According to one story the custom began around 580CE in emulation of an Emperor 's favorite concubine. Another story is from the Song dynasty (around 965CE) of Emperor Liyu's infatuation with a dancer and another that it began with Xiao Baojuan (483-501). It grew very slowly as a badge of wealth and ambition, at first only within the leading families at the Imperial court. By 1000CE it had become widespread and for centuries thereafter about half of all girls had their feet bound. It became a badge of wealth and gentility as a successful marriage could turn around a family's fortunes. Only minority peoples and very poor families who needed girls to carry out physical labor did not do it. The tradition became so entrenched that when Qing Emperor Kangxi banned the practice in 1664 he had to admit defeat and revoke the ban four years later; this may have been brought in because Manchu women did not have their feet bound. One of the reforms brought in by the Taiping rebels was the prohibition of foot-binding.

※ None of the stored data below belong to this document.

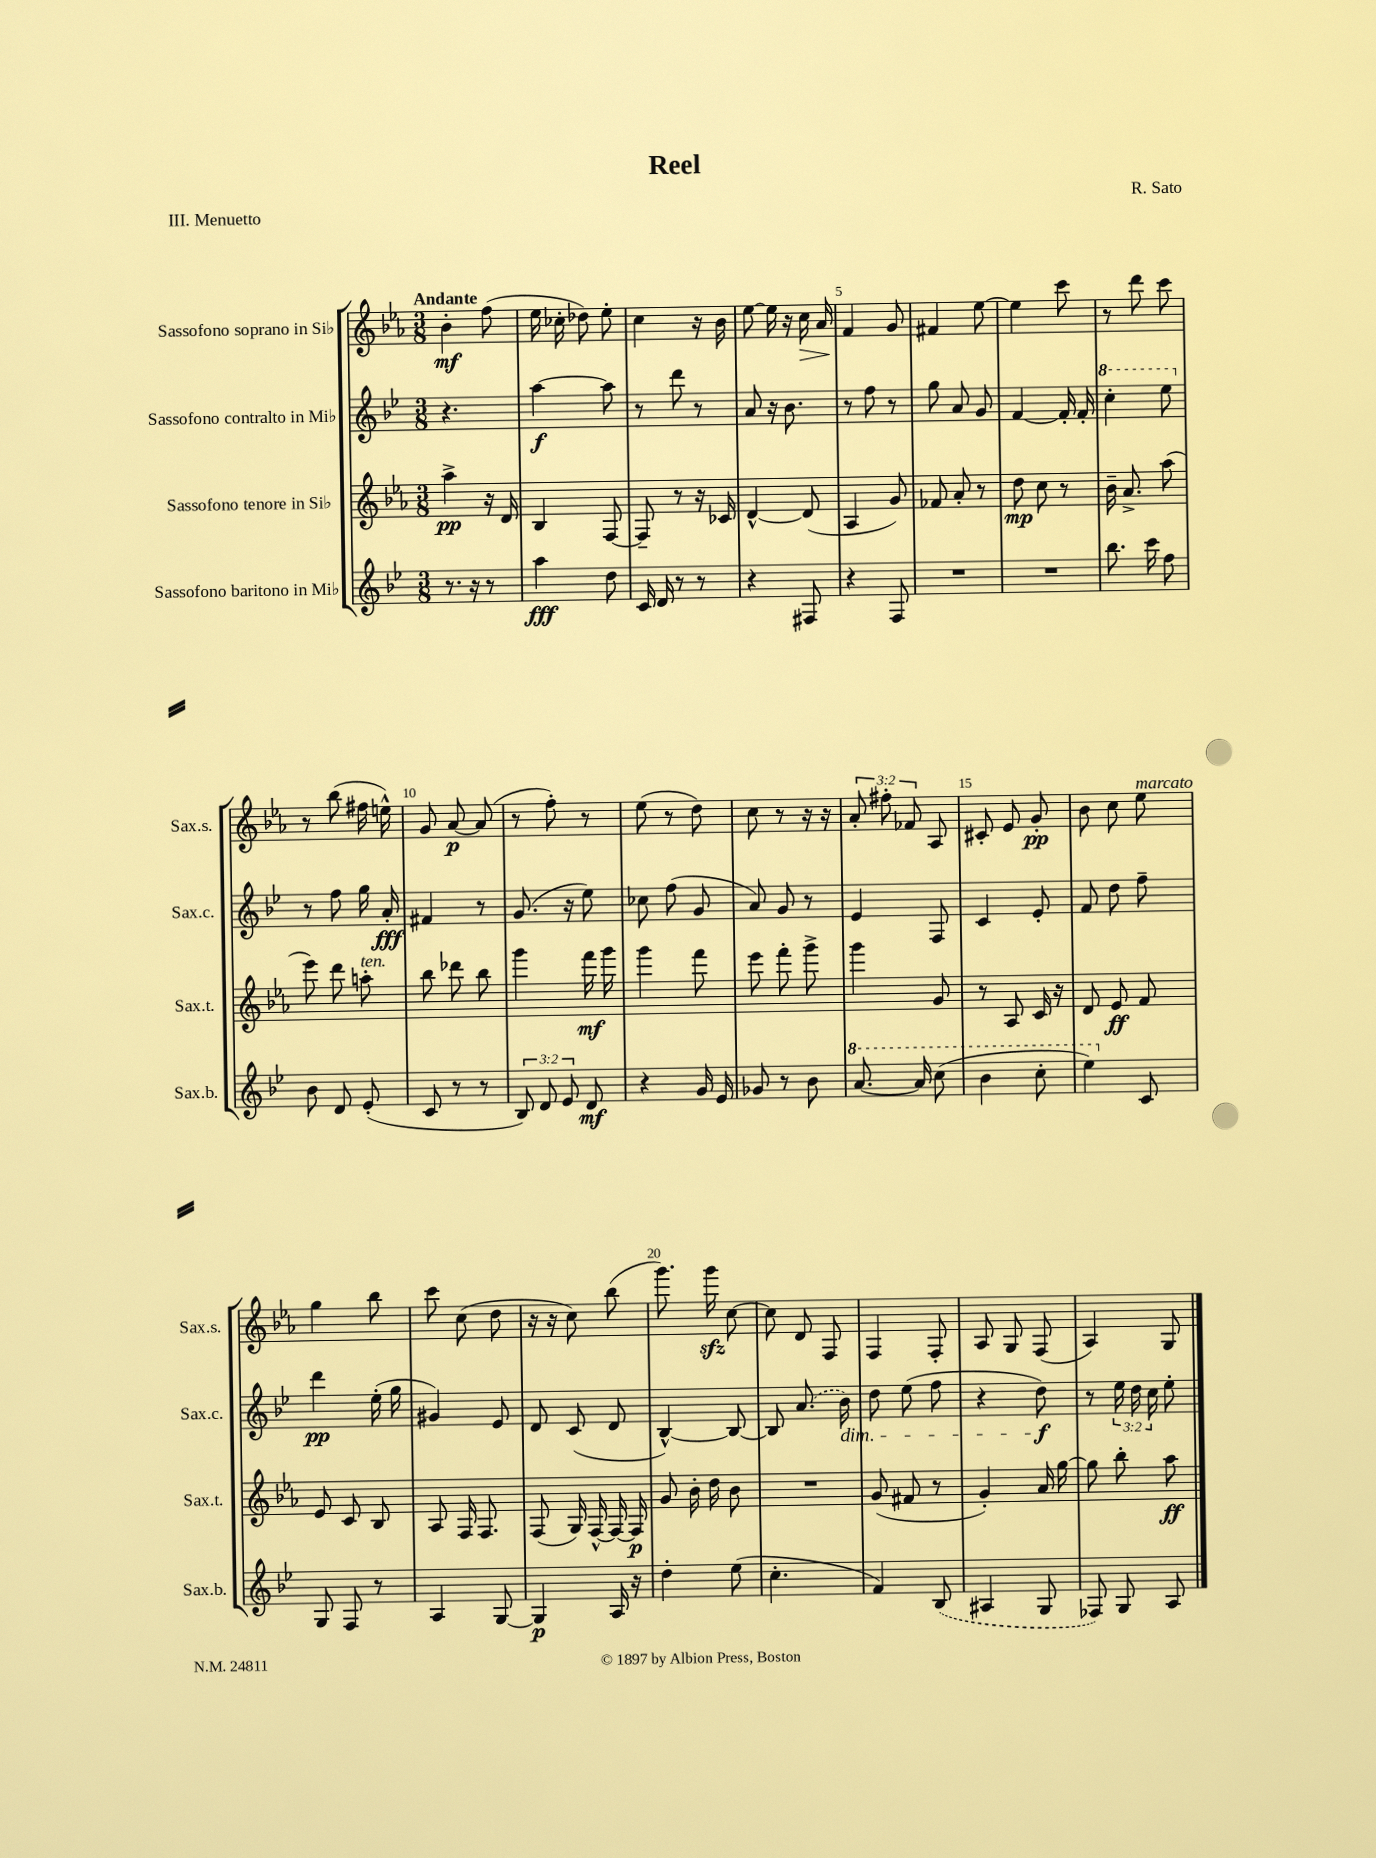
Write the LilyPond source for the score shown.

\header { title = "Reel" composer = "R. Sato" piece = "III. Menuetto" }
<<
\new StaffGroup <<
\new Staff = "s0" \with { instrumentName = "Sassofono soprano in Sib" shortInstrumentName = "Sax.s." } {
    \clef treble \key ees \major \numericTimeSignature \time 3/8 \override Staff.TupletNumber.text = #tuplet-number::calc-fraction-text \tempo "Andante"
    \autoBeamOff bes'4-.\mf f''8( |
    ees''16 ces''16-. des''8) ees''8-. |
    c''4 r16 bes'16 |
    ees''8~ ees''16 r16 c''16\> aes'16 |
    f'4\! g'8 |
    fis'4 ees''8~ |
    ees''4 c'''8 |
    r8 d'''8 c'''8 |
    r8 bes''8( fis''16 e''16-^) |
    g'8 aes'8~\p aes'8( |
    r8 f''8-.) r8 |
    ees''8( r8 d''8) |
    c''8 r8 r16 r16 |
    \tuplet 3/2 { aes'8-. fis''8-. fes'8 } aes8 |
    cis'8-. ees'8 g'8-.\pp |
    bes'8 c''8 ees''8^\markup { \italic "marcato" } |
    g''4 bes''8 |
    c'''8 c''8( d''8 |
    r16 r16 c''8) bes''8( |
    g'''8.) g'''16\sfz c''8~ |
    c''8 d'8 f8 |
    f4 f8-. |
    aes8 g8 f8( |
    aes4) g8 \bar "|." |
}
\new Staff = "s1" \with { instrumentName = "Sassofono contralto in Mib" shortInstrumentName = "Sax.c." } {
    \clef treble \key bes \major \numericTimeSignature \time 3/8 \override Staff.TupletNumber.text = #tuplet-number::calc-fraction-text
    \autoBeamOff r4. |
    a''4~\f a''8 |
    r8 d'''8 r8 |
    a'8 r16 bes'8. |
    r8 f''8 r8 |
    g''8 a'8 g'8 |
    f'4~ f'16-. f'16-. |
    \ottava #1 c'''4-. ees'''8 \ottava #0 |
    r8 f''8 g''16 a'16-.\fff |
    fis'4 r8 |
    g'8.( r16 ees''8) |
    ces''8 f''8( g'8 |
    a'8) g'8 r8 |
    ees'4 f8 |
    c'4 ees'8-. |
    f'8 d''8 f''8-- |
    d'''4\pp ees''16-.( g''16 |
    gis'4) ees'8 |
    d'8 c'8( d'8 |
    bes4~-^) bes8~ |
    bes8 \once \slurDashed a'8.( bes'16\dim) |
    d''8 ees''8( f''8 |
    r4 d''8\f\!) |
    r8 \tuplet 3/2 { ees''16 d''16 c''16 } ees''8-. \bar "|." |
}
\new Staff = "s2" \with { instrumentName = "Sassofono tenore in Sib" shortInstrumentName = "Sax.t." } {
    \clef treble \key ees \major \numericTimeSignature \time 3/8
    \autoBeamOff aes''4->\pp r16 d'16 |
    bes4 f8~ |
    f8-- r8 r16 ces'16 |
    d'4~-^ d'8( |
    aes4 g'8) |
    fes'8 aes'8-. r8 |
    d''8\mp c''8 r8 |
    bes'16-- aes'8.-> aes''8( |
    ees'''8) d'''8 a''8-.^\markup { \italic "ten." } |
    bes''8 des'''8 bes''8 |
    g'''4 f'''16\mf g'''16 |
    g'''4 f'''8 |
    ees'''8 f'''8-. g'''8-> |
    g'''4 g'8 |
    r8 aes8 c'16 r16 |
    d'8 ees'8\ff f'8 |
    ees'8 c'8 bes8 |
    aes8 f16 f8. |
    f8( g16) f16~-^ f16~ f16\p |
    g'8 bes'16-. d''16 bes'8 |
    R4. |
    g'8( fis'8 r8 |
    g'4-.) aes'16 g''16~ |
    g''8 bes''8-. aes''8\ff \bar "|." |
}
\new Staff = "s3" \with { instrumentName = "Sassofono baritono in Mib" shortInstrumentName = "Sax.b." } {
    \clef treble \key bes \major \numericTimeSignature \time 3/8 \override Staff.TupletNumber.text = #tuplet-number::calc-fraction-text
    \autoBeamOff r8. r16 r8 |
    a''4\fff d''8 |
    c'16 d'16 r8 r8 |
    r4 fis8 |
    r4 f8 |
    R4. |
    R4. |
    bes''8. c'''16 f''8 |
    bes'8 d'8 ees'8-.( |
    c'8 r8 r8 |
    \tuplet 3/2 { bes8) d'8 ees'8 } d'8\mf |
    r4 g'16 ees'16 |
    ges'8 r8 bes'8 |
    \ottava #1 a''8.~ a''16 c'''8( |
    bes''4 c'''8-. |
    ees'''4) \ottava #0 c'8 |
    g8 f8 r8 |
    a4 g8~ |
    g4\p a16 r16 |
    d''4-. ees''8( |
    c''4.-. |
    f'4) \once \slurDashed bes8( |
    ais4 g8 |
    fes8) g8 a8 \bar "|." |
}
>>
>>
\layout { \context { \Score \override BarNumber.break-visibility = ##(#f #t #t) barNumberVisibility = #(every-nth-bar-number-visible 5) } }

By 1902 intellectuals no longer inflicted it on their daughters and it became subject to an ineffective ban under the Republican government. Some women then put themselves through the painful process of straightening the feet so they could walk normally again. In the 19th and 20th centuries foot-binding became the cause of much denigration of Chinese culture. In 1851 a ‘Chinese Lady’ with 2½ inch feet was exhibited in London in what was more or less a freak show. Kang Youwei observed ‘Now China is narrow and crowded, has opium addicts and streets lined with beggars. Foreigners laugh at us for these things, and criticize us for being barbarians. There is nothing which makes us objects of ridicule so much as foot-binding.’ However, particularly in rural areas the practice lingered on into the mid 20th century, it was the Communist government that eventually eradicated it. The last known woman Han Qiaoni to have bound feet died as late as 2013 although it is possible that one or two remote rural villages in far flung provinces still cling to the custom.